#### Consigne de travail 1:
Dans le texte sur la captivité animale, quel statut la réforme de 2015 du Code civil reconnaît-elle désormais aux animaux en France ?
#### Consigne de travail 2:
Poursuivez le texte sur la captivité animale après sa dernière phrase.

#### Bloc de texte:

==============================

En France aussi, la réforme de 2015 du Code civil a permis de modifier le statut des animaux, les distinguant ainsi des autres « biens » et les reconnaissant désormais en tant qu’« êtres sensibles ».
Cependant, le combat continue. En effet, les idées d’un autre temps et les clichés voulant que les zoos demeurent des lieux pédagogiques permettant de sauvegarder des espèces en voie de disparition et d’offrir l’opportunité au grand public d’observer leur comportement au quotidien ont la dent dure. Le manque d’espace, le stress généré par l’afflux constant de visiteurs et un mode de vie à mille lieux de leur habitat naturel amènent les animaux captifs à se comporter de manière bien différente qu’ils ne le feraient à l’état sauvage, rendant ainsi obsolètes les arguments avancés par les partisans des zoos.

==============================

#### Extraits de données:
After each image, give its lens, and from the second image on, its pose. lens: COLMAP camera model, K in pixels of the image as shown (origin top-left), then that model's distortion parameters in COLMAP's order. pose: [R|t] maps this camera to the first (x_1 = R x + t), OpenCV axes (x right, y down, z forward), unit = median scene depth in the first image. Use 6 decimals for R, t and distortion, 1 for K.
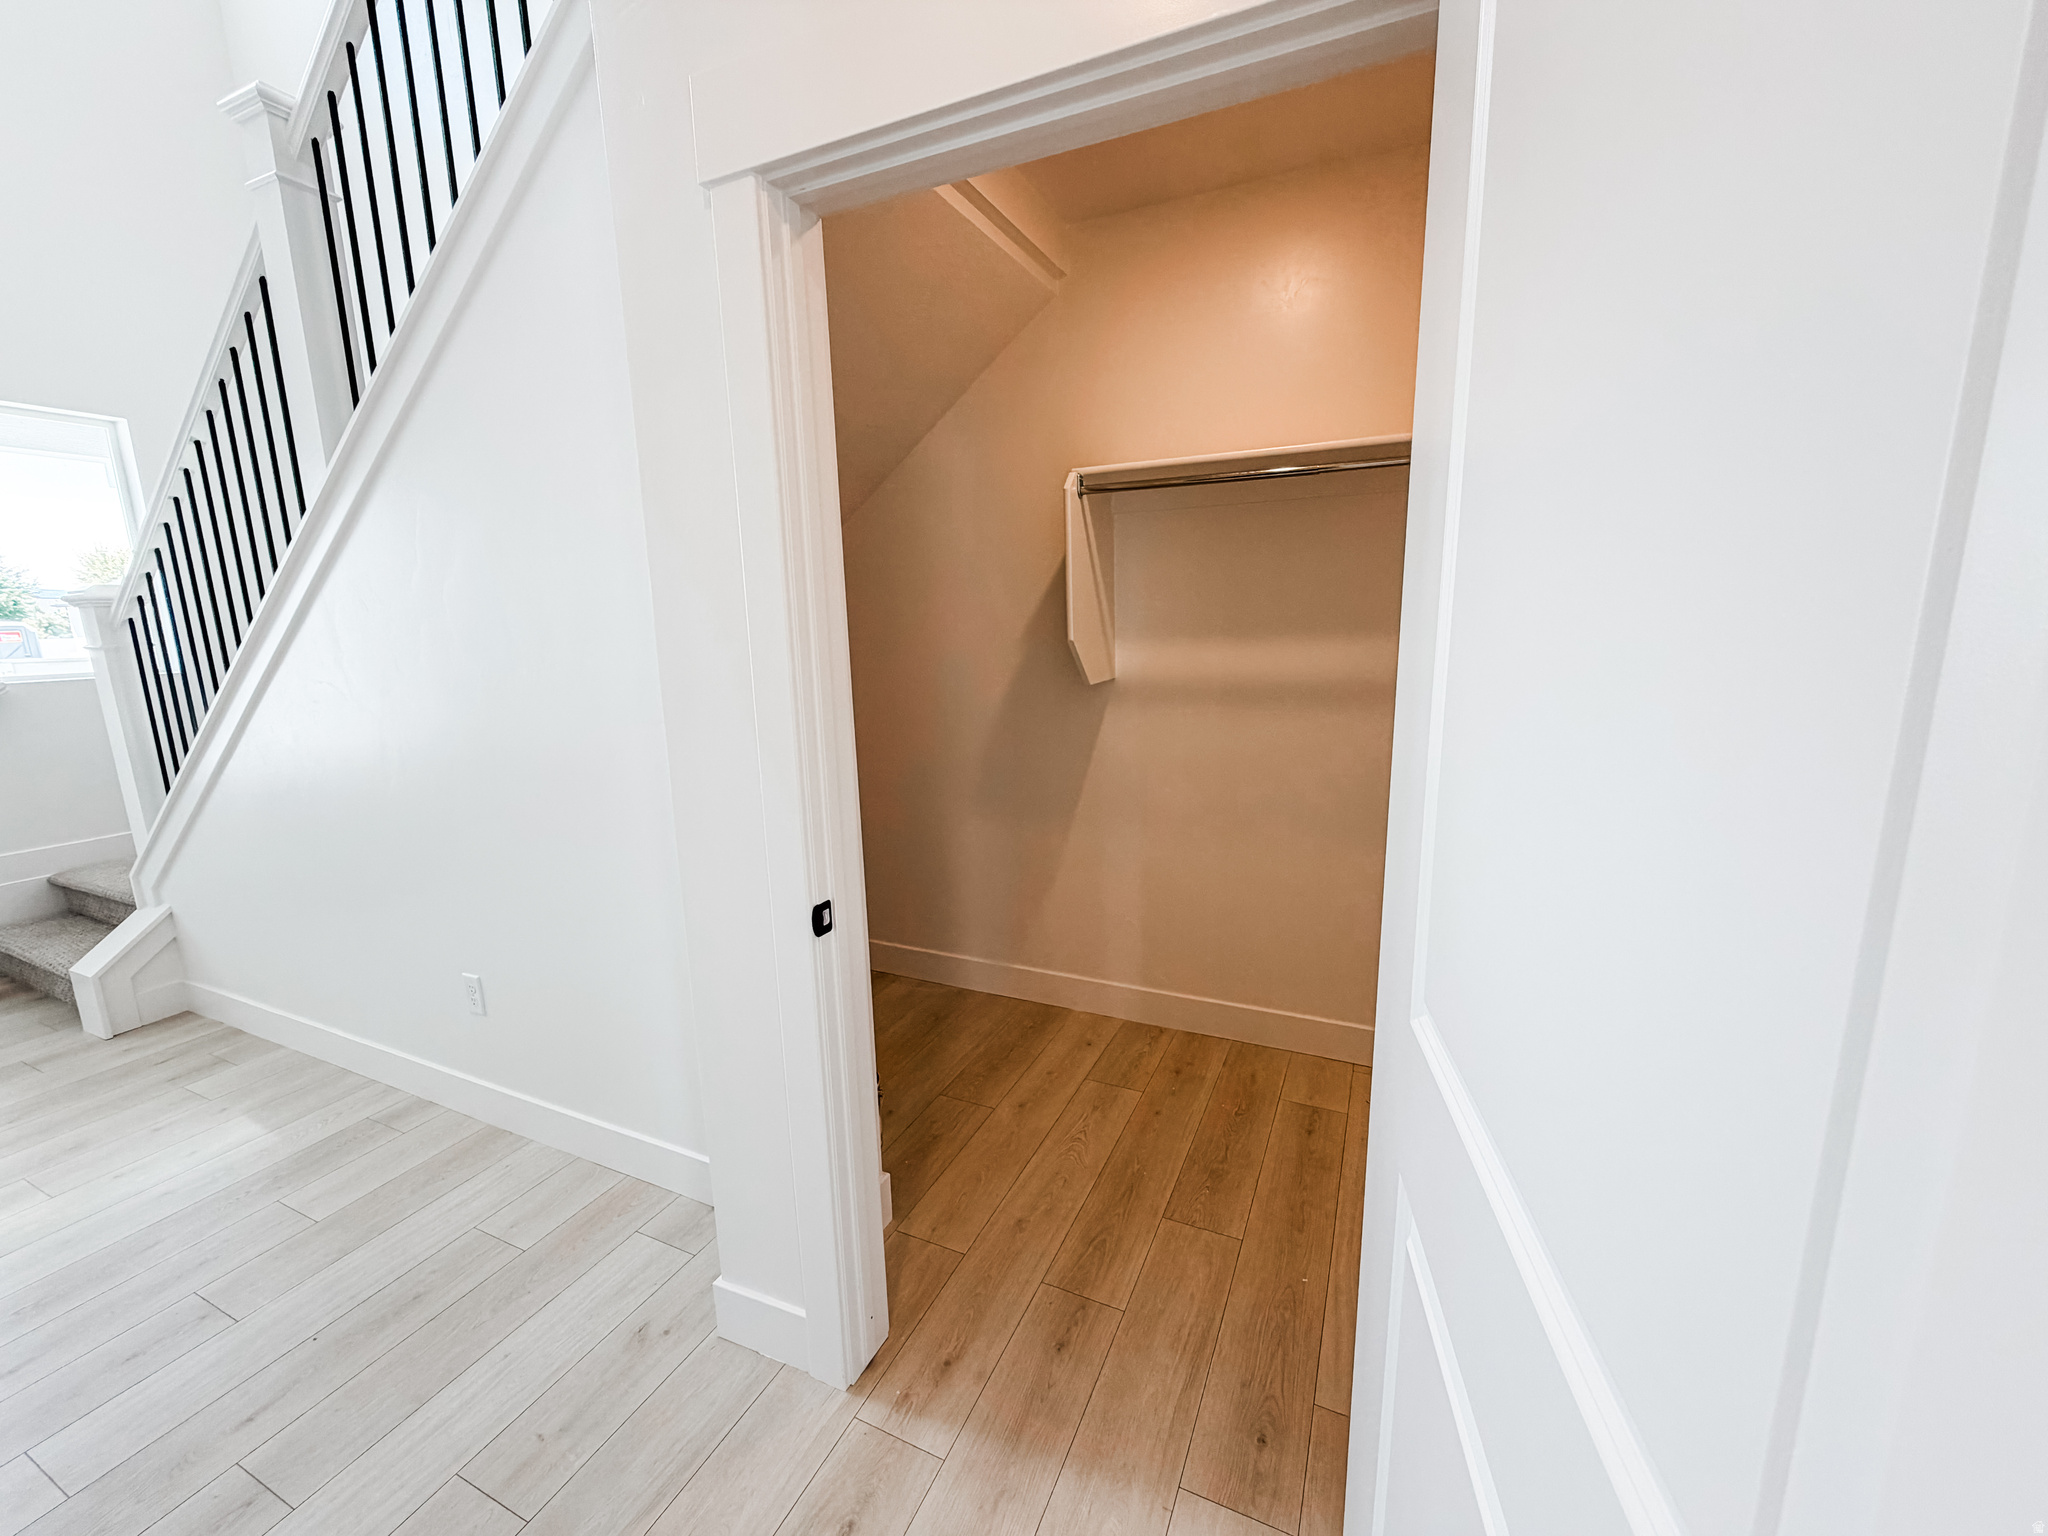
lens RADIAL K [[818.0, 0, 1021.1], [0, 818.0, 770.7], [0, 0, 1]] dist [-0.000036, -0.000026]
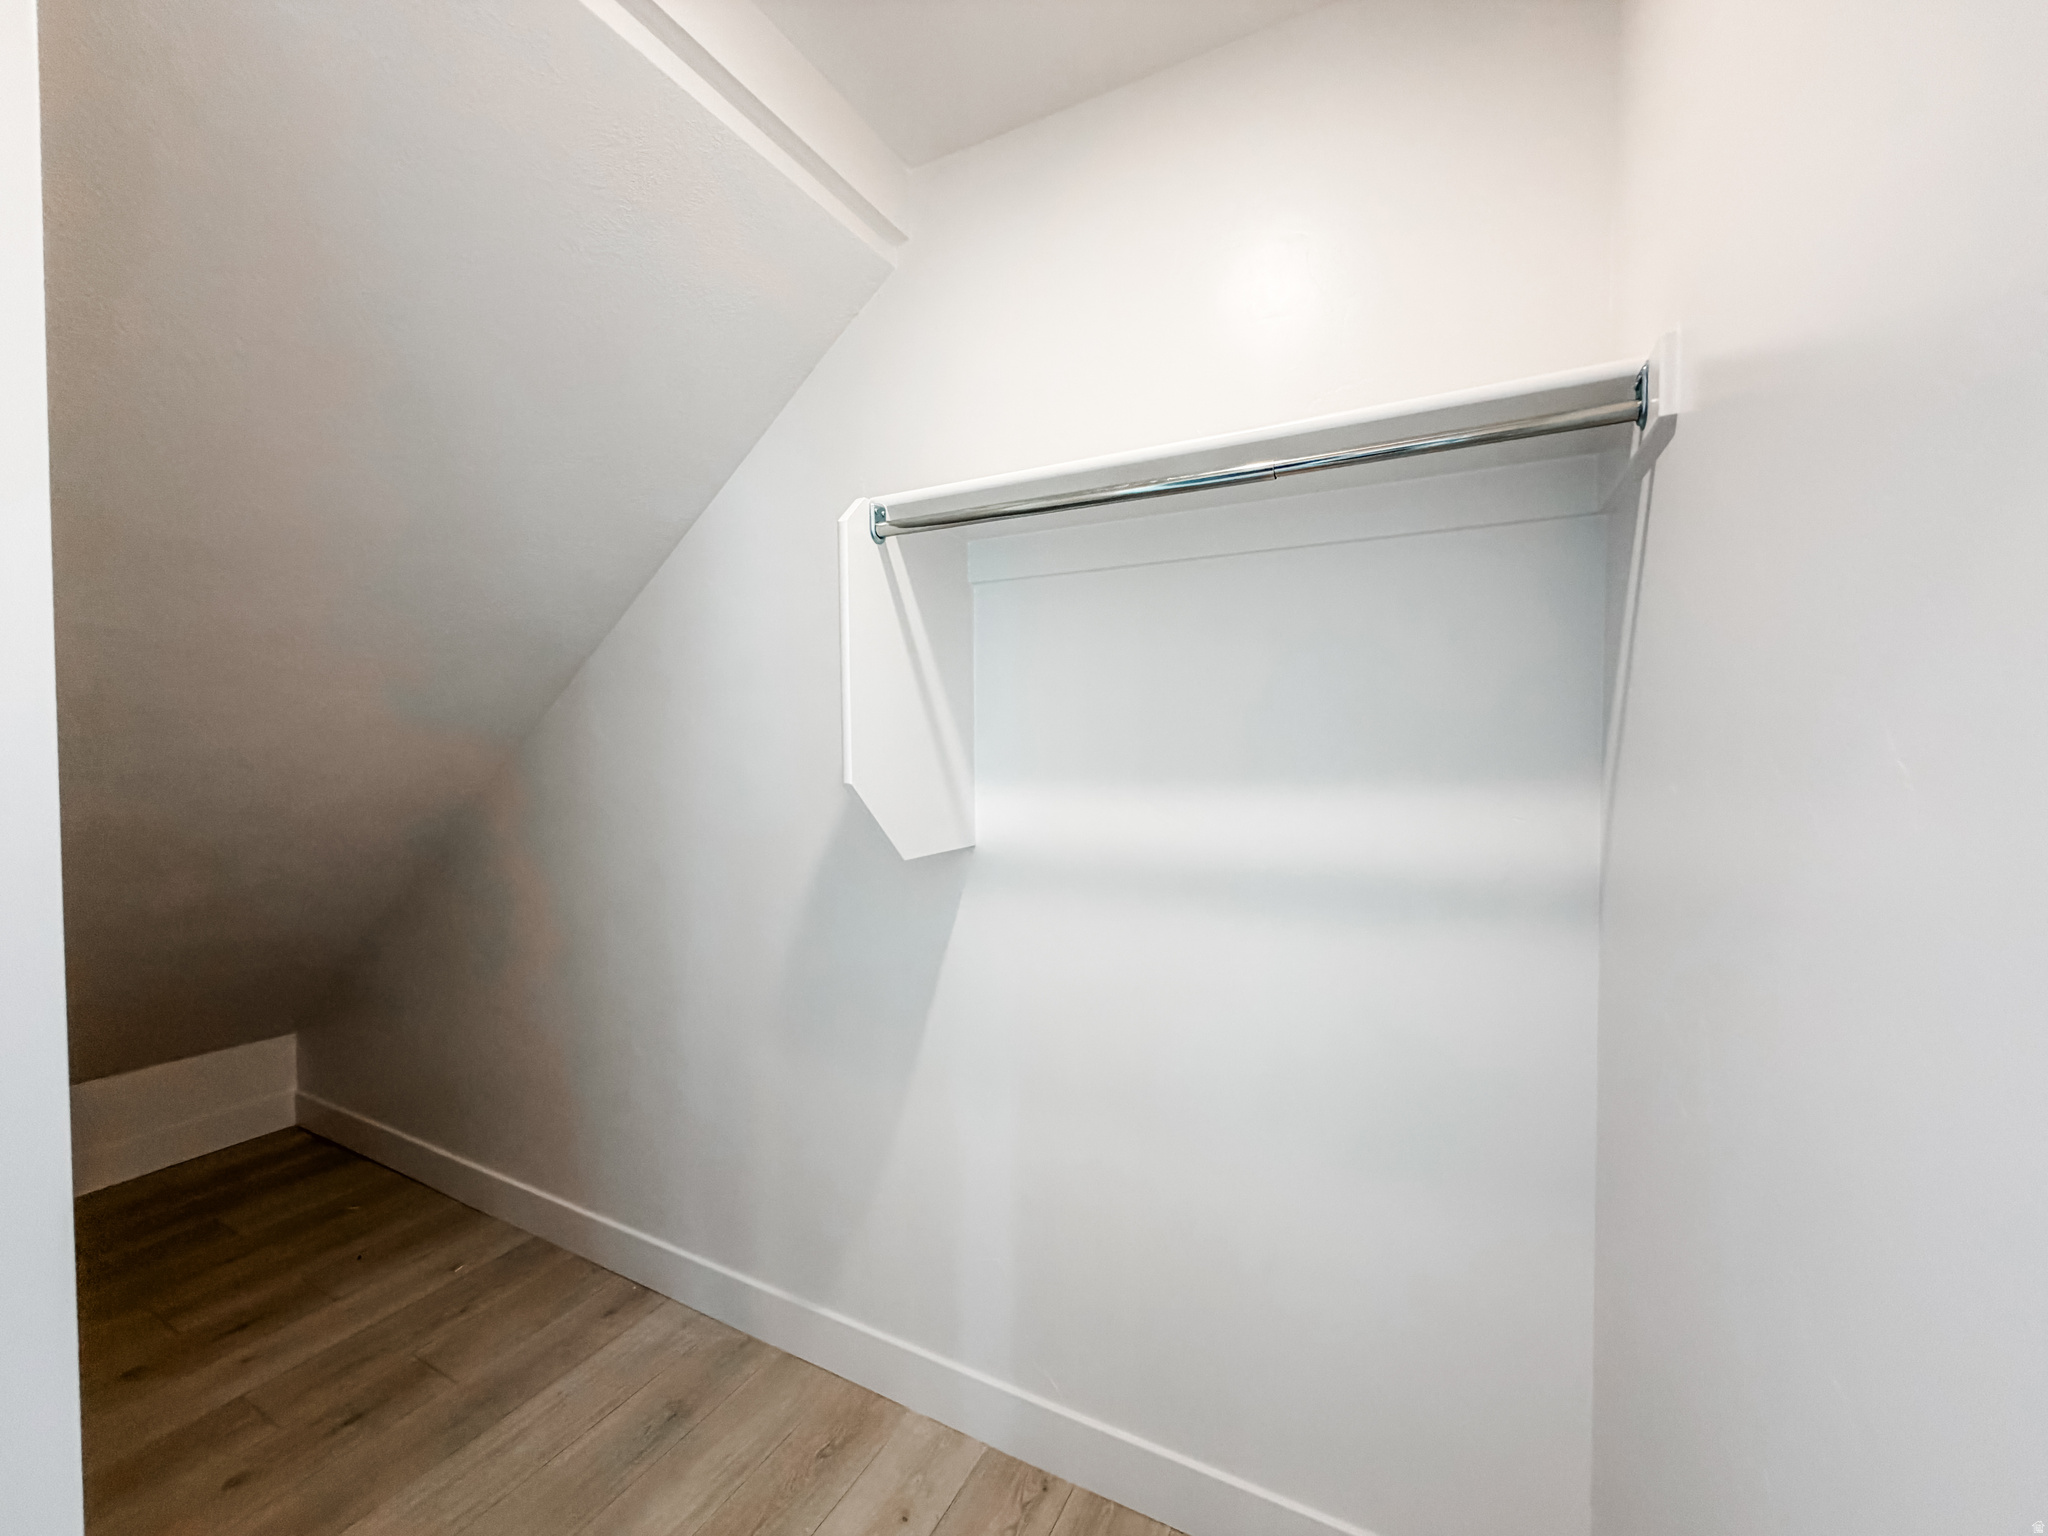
lens RADIAL K [[818.0, 0, 1021.1], [0, 818.0, 770.7], [0, 0, 1]] dist [-0.000036, -0.000026]
pose [[0.998572, 0.020557, -0.049304, 0.186200], [-0.027995, 0.987475, -0.155273, -0.077058], [0.045495, 0.156431, 0.986641, 0.410799]]
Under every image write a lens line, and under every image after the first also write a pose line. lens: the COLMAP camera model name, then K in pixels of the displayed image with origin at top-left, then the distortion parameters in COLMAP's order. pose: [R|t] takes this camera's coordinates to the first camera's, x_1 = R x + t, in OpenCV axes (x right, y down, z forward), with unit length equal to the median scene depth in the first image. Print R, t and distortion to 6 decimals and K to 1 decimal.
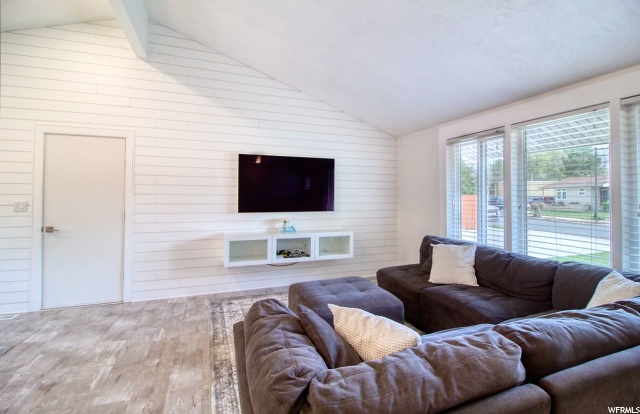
lens RADIAL K [[289.2, 0, 320.4], [0, 289.2, 189.9], [0, 0, 1]] dist [0.000059, -0.000022]
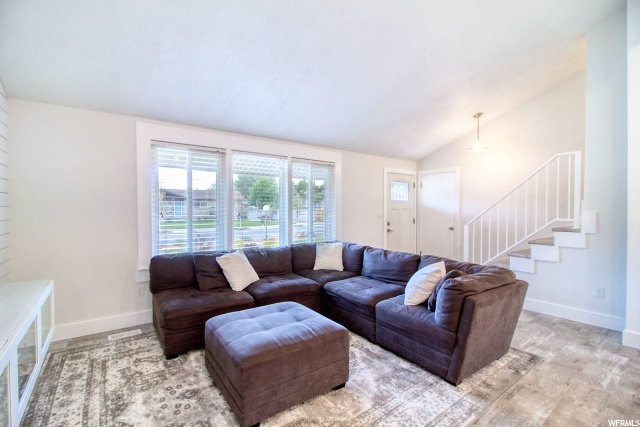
lens RADIAL K [[292.9, 0, 320.0], [0, 292.9, 213.5], [0, 0, 1]] dist [-0.000031, -0.000027]
pose [[-0.271901, -0.012413, 0.962245, -0.693129], [-0.009895, 0.999900, 0.010102, 0.024051], [-0.962274, -0.006775, -0.271997, 1.120696]]
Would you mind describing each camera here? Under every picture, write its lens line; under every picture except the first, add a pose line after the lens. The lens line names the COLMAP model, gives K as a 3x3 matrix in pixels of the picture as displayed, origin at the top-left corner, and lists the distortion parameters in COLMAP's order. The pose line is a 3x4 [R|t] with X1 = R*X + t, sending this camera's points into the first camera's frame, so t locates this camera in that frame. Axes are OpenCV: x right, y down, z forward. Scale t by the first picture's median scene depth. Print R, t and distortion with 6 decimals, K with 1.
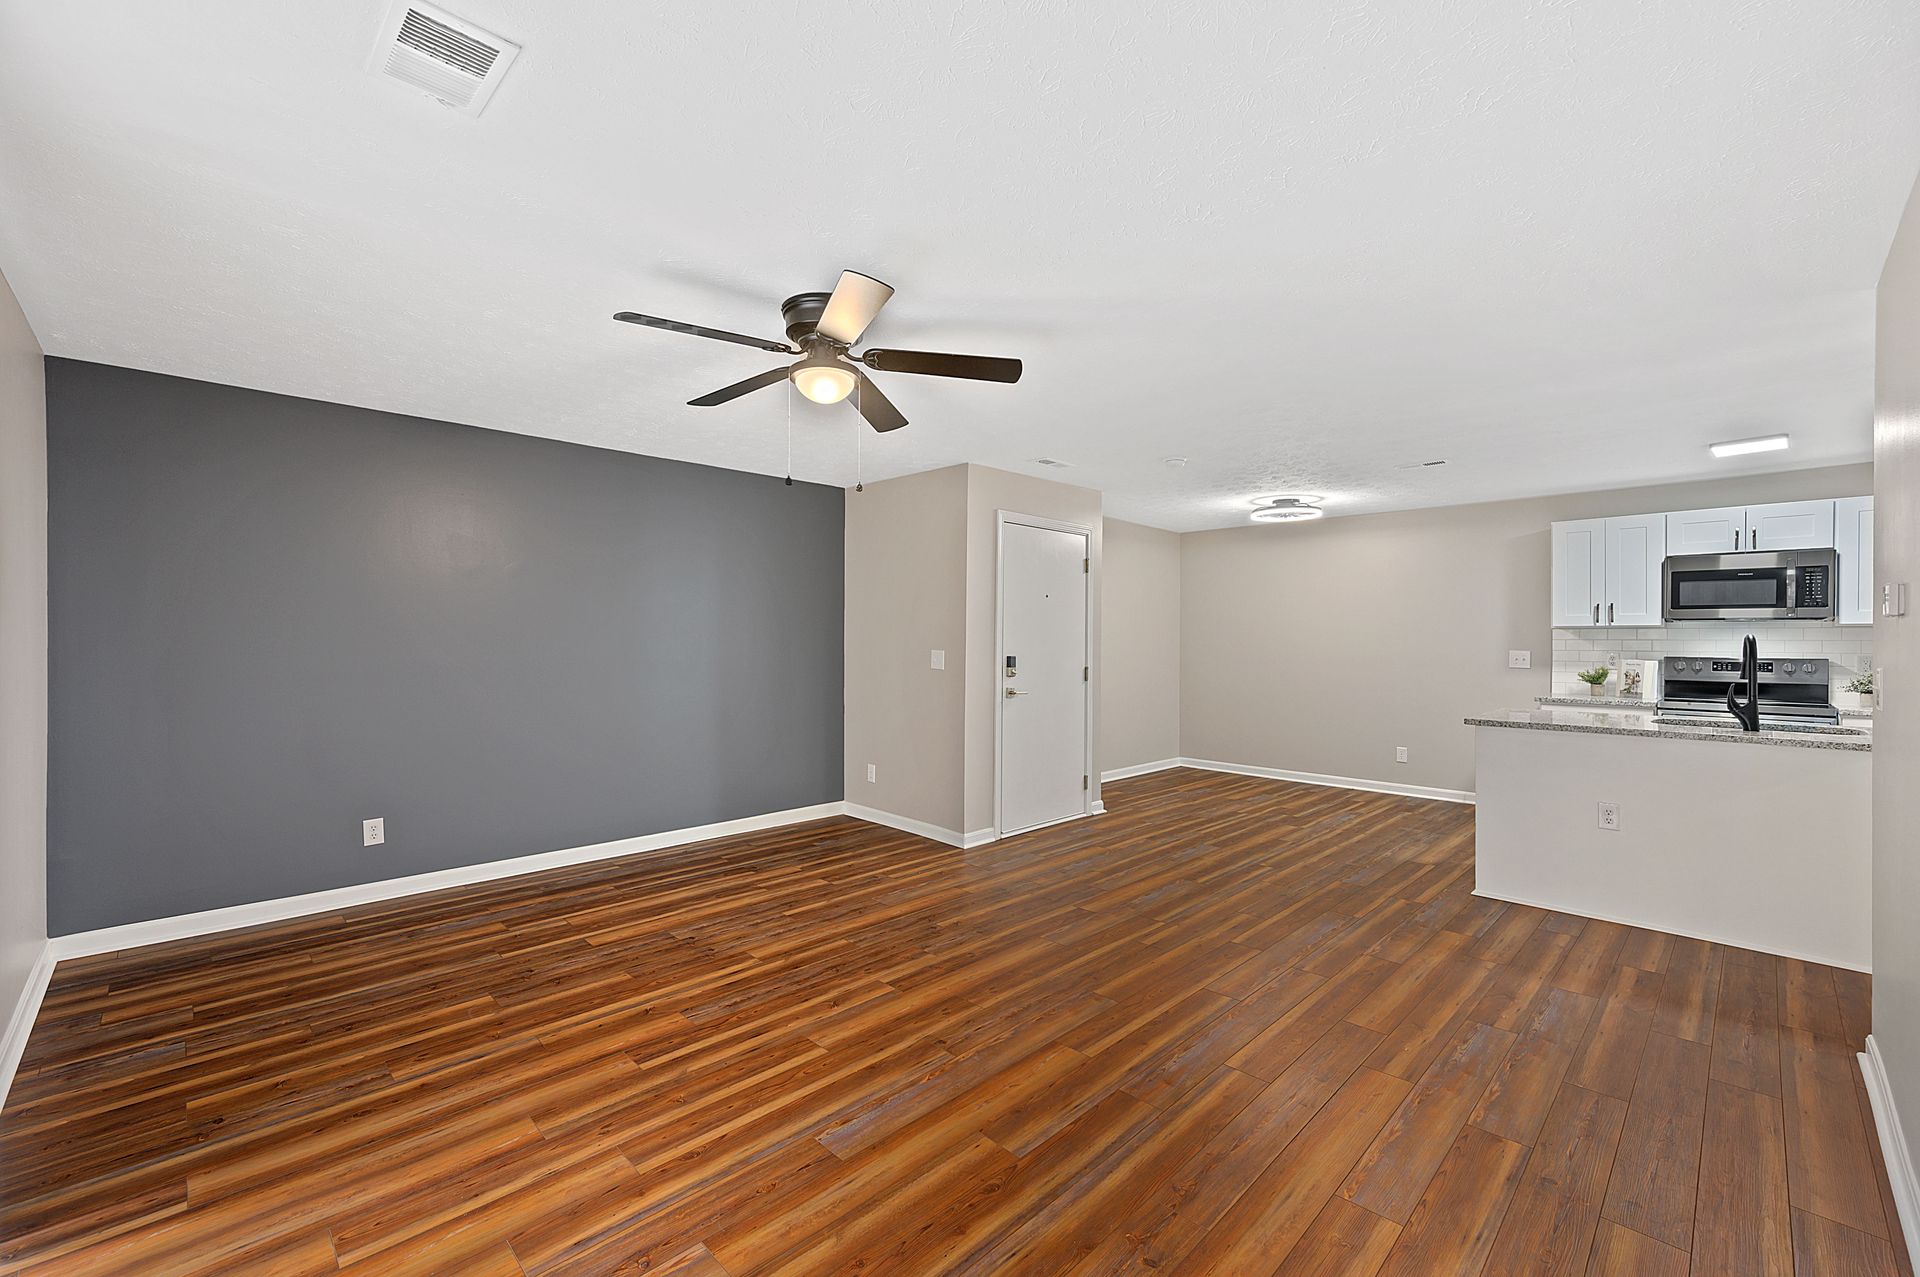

==============================

#### Réponse attendue 1:
Elle les reconnaît en tant qu’« êtres sensibles ».

#### Réponse attendue 2:
Plus nous en découvrons à leur sujet – empathie, sensibilité, communication, mémoire… – et plus il devient difficile de percevoir les animaux comme de simples produits à exhiber et à exploiter.
L’humain, avec l’ouverture de ces fameux écoparcs, en est donc aujourd’hui à essayer de réparer ses erreurs, à tenter de rafistoler les pots cassés… pour enfin cesser de considérer l’animal comme une espèce inférieure ? Seul l’avenir le dira. En attendant, les initiatives argentines sont d’ores et déjà scrutées de très près par ceux que les histoires d’Arturo et de Sandra ont touchés en plein cœur.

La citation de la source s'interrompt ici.